PanDA Pilot 2

WARNING: this page is deprecated. Please see https://github.com/PanDAWMS/pilot2/wiki instead.

Introduction

This document describes the PanDA Pilot 2 which is currently in the late development stage.

Developers

Current Developers

Paul Nilsson (Project Leader; General development and management)
Danila Oleynik (HPC)
Wen Guan (AES)
Alexey Anisenkov (Information service)
Doug Benjamin (HPC)
Tomas Javurek (DDM)

Former Developers or Code Contributors

Daniil Drizhuk (General development)
Mario Lassnig (DDM)
Tobias Wegner (DDM)
Pavlo Svirin

Information for new developers, including how to get started with GitHub, can be found here.

Requirements

The functional requirements are being discussed on internal Google Docs. Feature requests for Pilot 1 will be additionally added to the wish list section below.

Documentation

This section describes the main features, workflows and algorithms. The API, modules and functions documentation can be found here.

Pilot version

While Pilot 1 uses a versioning system like <release>.<revision> (e.g. 73.2), Pilot 2 will use the format <release>.<version>.<revision>.<build> (e.g. 2.0.0.1 or 2.0.0 (1)). In this scheme, the <release> (not to change for Pilot 2) introduces major new features and involves significant internal rework/re-architecting. A new <version> adds new features and fixes assorted bugs. It generally does not include major internal design or architecture changes and should be (mostly) backwards-compatible with other versions of the same release. The <revision> usually contains bug fixes and tiny enhancements and will for most releases stay at '0'. The <build> number is a sequential build number within a release. The <build> number is generally automatically increment by a Continuous Integration (CI) build process, although for Pilot 2 this is not implemented and is currently manually set for each build. Only one build will be the official build for a given revision. [To be confirmed]
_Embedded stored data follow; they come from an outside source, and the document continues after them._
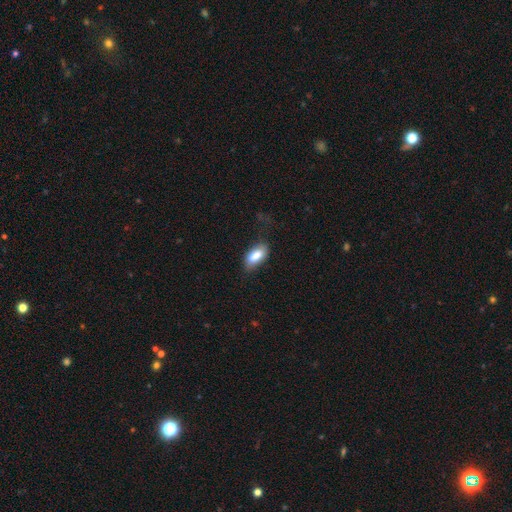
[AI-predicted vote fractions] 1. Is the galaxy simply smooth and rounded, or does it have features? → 83% smooth, 10% featured or disk, 7% star or artifact.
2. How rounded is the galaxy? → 88% in between, 9% cigar-shaped, 3% round.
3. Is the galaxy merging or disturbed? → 67% none, 24% minor disturbance, 8% major disturbance, 2% merger.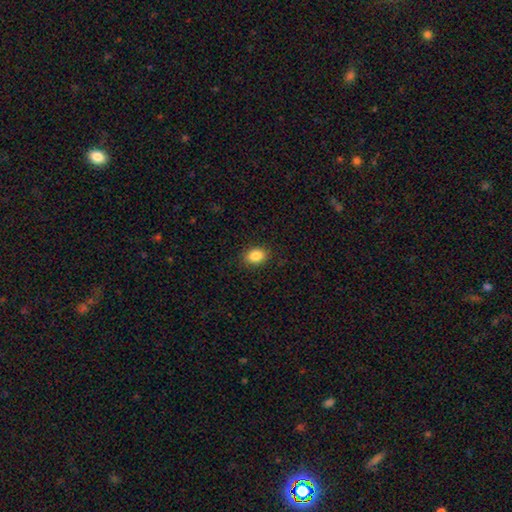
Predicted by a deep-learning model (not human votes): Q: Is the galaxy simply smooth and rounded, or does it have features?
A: smooth — 86%.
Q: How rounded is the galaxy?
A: in between — 70%.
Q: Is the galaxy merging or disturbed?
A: none — 88%.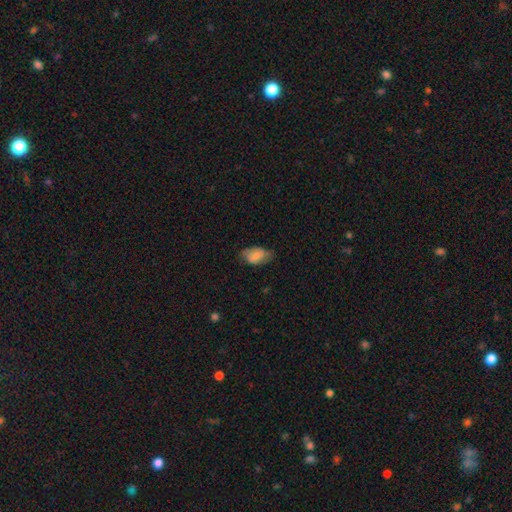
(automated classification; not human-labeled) Q: Smooth or featured?
A: smooth (75%); runner-up: featured or disk (17%)
Q: How rounded?
A: in between (92%); runner-up: round (6%)
Q: Merging?
A: none (62%); runner-up: minor disturbance (28%)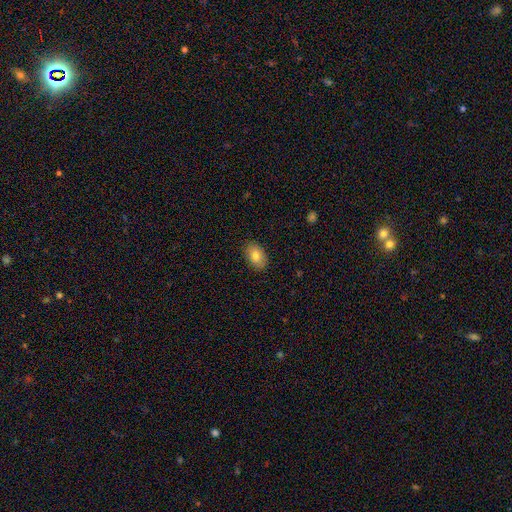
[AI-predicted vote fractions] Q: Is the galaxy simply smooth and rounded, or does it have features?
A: smooth — 80%.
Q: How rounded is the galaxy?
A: in between — 88%.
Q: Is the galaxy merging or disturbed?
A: none — 88%.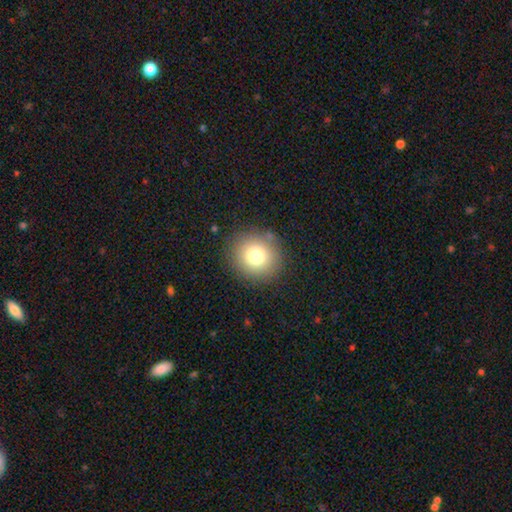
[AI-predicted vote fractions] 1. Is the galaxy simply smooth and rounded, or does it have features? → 77% smooth, 13% star or artifact, 11% featured or disk.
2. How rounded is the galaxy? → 90% round, 9% in between, 1% cigar-shaped.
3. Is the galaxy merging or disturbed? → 88% none, 8% minor disturbance, 3% major disturbance, 1% merger.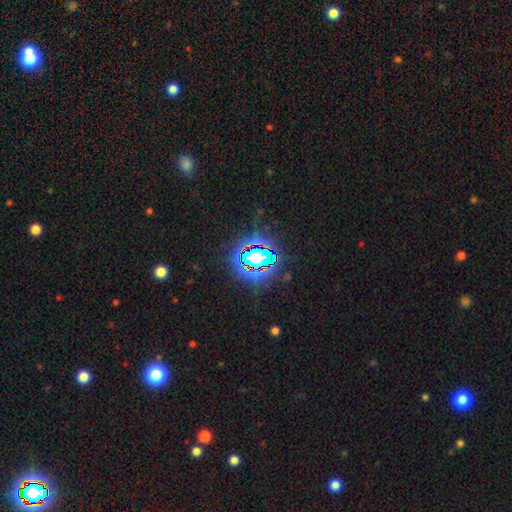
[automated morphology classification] smooth-or-featured: star or artifact: 80% | smooth: 12% | featured or disk: 8%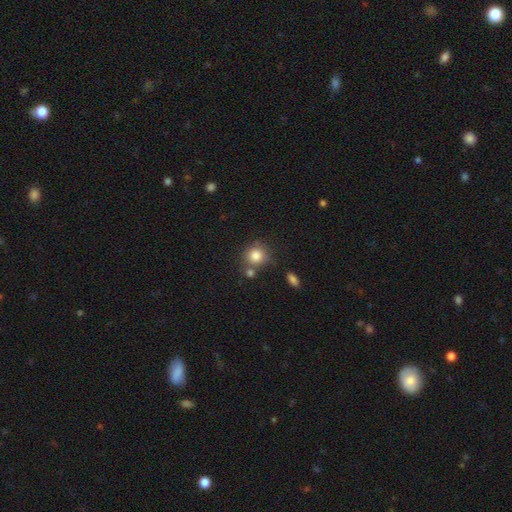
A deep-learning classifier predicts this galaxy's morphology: This is clearly a smooth galaxy (83%). How rounded: clearly round (85%). Merging: likely none (65%).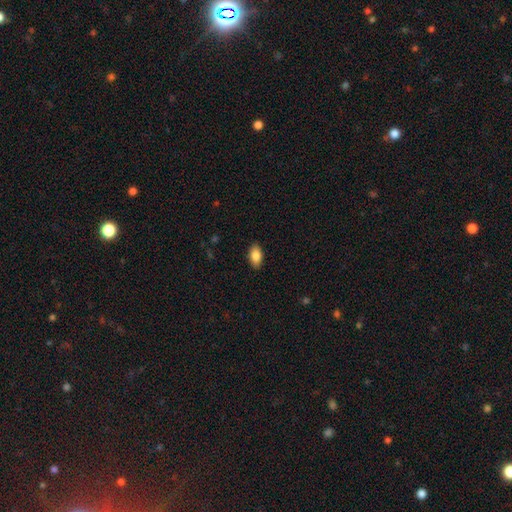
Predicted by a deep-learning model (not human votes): Overall: smooth (86%). How rounded: in between (92%). Merging: none (89%).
It is the responsibility of the release managed to update the Pilot version string.

Error codes

Pilot 2 error codes are largely inherited from Pilot 1, but with a few new ones as well. See the Pilot2ErrorCodes page for the current range of implemented error codes.

Pilot testing

The pilot is tested in several layers before a release. This document describes how this is done.

Signal handling

Both Pilot 1 and 2 can trap the signals in the list below. When such a signal is received, the Pilot aborts the job, data transfer or whatever the Pilot is doing at the moment, and informs the server with a corresponding error code.

Signal Pilot error code
KILLSIGNAL 1200, Job terminated by unknown kill signal
SIGTERM 1201, Job killed by signal: SIGTERM
SIGQUIT 1202, Job killed by signal: SIGQUIT
SIGSEGV 1203, Job killed by signal: SIGSEGV
SIGXCPU 1204, Job killed by signal: SIGXCPU
SIGUSR1 1206, Job killed by signal: SIGUSR1
SIGBUS 1207, Job killed by signal: SIGBUS

MiniPilot (deprecated)

A MiniPilot has been developed. The MiniPilot will be used primarily during the implementation and testing stage of the Pilot 2 Project. A description with instructions how to use it can be found in the corresponding MiniPilot GitHub.

Movers

The copytools or movers (formerly known as 'site movers') are responsible for transferring input and output from/to mass storage. This is the current list of supported movers:

  • Rucio mover (Pilot 1/Pilot 2)
  • Gfal-copy mover (Pilot 1/Pilot 2)
  • Local mover (Pilot 1)
  • xrdcp mover (Pilot 1/Pilot 2)
  • objectstore mover (inheriting from rucio site mover) (Pilot 1)
  • dCache mover (soon to be deprecated?) (Pilot 1)
  • lcg-cp mover (soon to be deprecated?) (Pilot 1)
  • cp/mv/ln mover (Pilot 2 - Pilot 1 supports cp, ln via storm mover)

The Pilot 1 mover architecture is described here. To be documented for Pilot 2.

Event Service

The Pilot 2 ES implements the Event Service processing.

Job Report processing

The job report (produced by TRFs) processing in the Pilot is described here. The Pilot always processed the job report from production jobs (i.e. TRFs always produce this report), and in the case a user job produces it (which it does if it is using a production TRF).

Rucio traces sent by the pilot

The pilot sends detailed information about file transfers to Rucio. Here is a list of the different fields contained in the trace report.

Pilot 2 usages of schedconfig

This is the documentation of all schedconfig fields used by Pilot 2.

Information sent to PanDA server

The list of all dictionary fields sent to the PanDA server during job updates can be found here.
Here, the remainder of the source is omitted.